Fast Food/Chain Restaurants (C) - My friends and I joke that taking a girl to McDonalds ensures that she won't want to see us again. Sure, there are those campy impromptu fast food experiences with that special someone, but on a first date it's best to go to a special place. Also, if you look like you've done some research it's always appreciated. Best case scenario, you introduce that your date to a place or a food they never had before, and mutual discovery is what love is all about. But... I must admit if a girl took me to Chic-Fil-A, she'd have my heart.

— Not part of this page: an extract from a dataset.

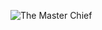 ![The Master Chief](https://encrypted-tbn0.gstatic.com/images?q=tbn:ANd9GcTQwDOXJ53P-5_rcenLcbO32W3oAhkG2LCNCQ&usqp=CAU)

The great thing about 'the one" is that he/she will love you regardless of what food you eat on your first date. These suggestions are based on avoiding personal anxiety. Most likely, if the person's into you, impersonating a vacuum cleaner on a worm farm will be perceived as "cute" instead of "gross". Funny how love works. So, perhaps what I'm trying to say here is: you must put yourself through personal embarrassment in front of that special someone to see if they are the one. Isn't love fun?
So, what foods would you black list for a first date? Can you share any food horror stories from your dating life, and do you agree or disagree with my list?